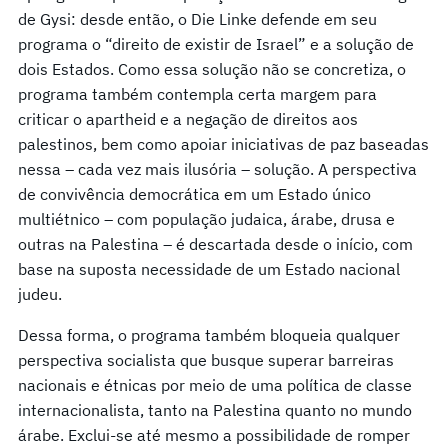
de Gysi: desde então, o Die Linke defende em seu
programa o “direito de existir de Israel” e a solução de
dois Estados. Como essa solução não se concretiza, o
programa também contempla certa margem para
criticar o apartheid e a negação de direitos aos
palestinos, bem como apoiar iniciativas de paz baseadas
nessa – cada vez mais ilusória – solução. A perspectiva
de convivência democrática em um Estado único
multiétnico – com população judaica, árabe, drusa e
outras na Palestina – é descartada desde o início, com
base na suposta necessidade de um Estado nacional
judeu.
Dessa forma, o programa também bloqueia qualquer
perspectiva socialista que busque superar barreiras
nacionais e étnicas por meio de uma política de classe
internacionalista, tanto na Palestina quanto no mundo
árabe. Exclui-se até mesmo a possibilidade de romper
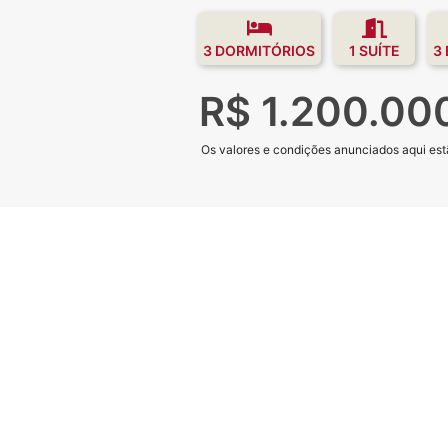
3 DORMITÓRIOS
1 SUÍTE
3
R$ 1.200.00
Os valores e condições anunciados aqui estã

→ **Your instructions**
The entries need to be restated exactly, and their pictures left out.

→ **Your response**
de Gysi: desde então, o Die Linke defende em seu
programa o “direito de existir de Israel” e a solução de
dois Estados. Como essa solução não se concretiza, o
programa também contempla certa margem para
criticar o apartheid e a negação de direitos aos
palestinos, bem como apoiar iniciativas de paz baseadas
nessa – cada vez mais ilusória – solução. A perspectiva
de convivência democrática em um Estado único
multiétnico – com população judaica, árabe, drusa e
outras na Palestina – é descartada desde o início, com
base na suposta necessidade de um Estado nacional
judeu.
Dessa forma, o programa também bloqueia qualquer
perspectiva socialista que busque superar barreiras
nacionais e étnicas por meio de uma política de classe
internacionalista, tanto na Palestina quanto no mundo
árabe. Exclui-se até mesmo a possibilidade de romper
3 DORMITÓRIOS
1 SUÍTE
3
R$ 1.200.00
Os valores e condições anunciados aqui estã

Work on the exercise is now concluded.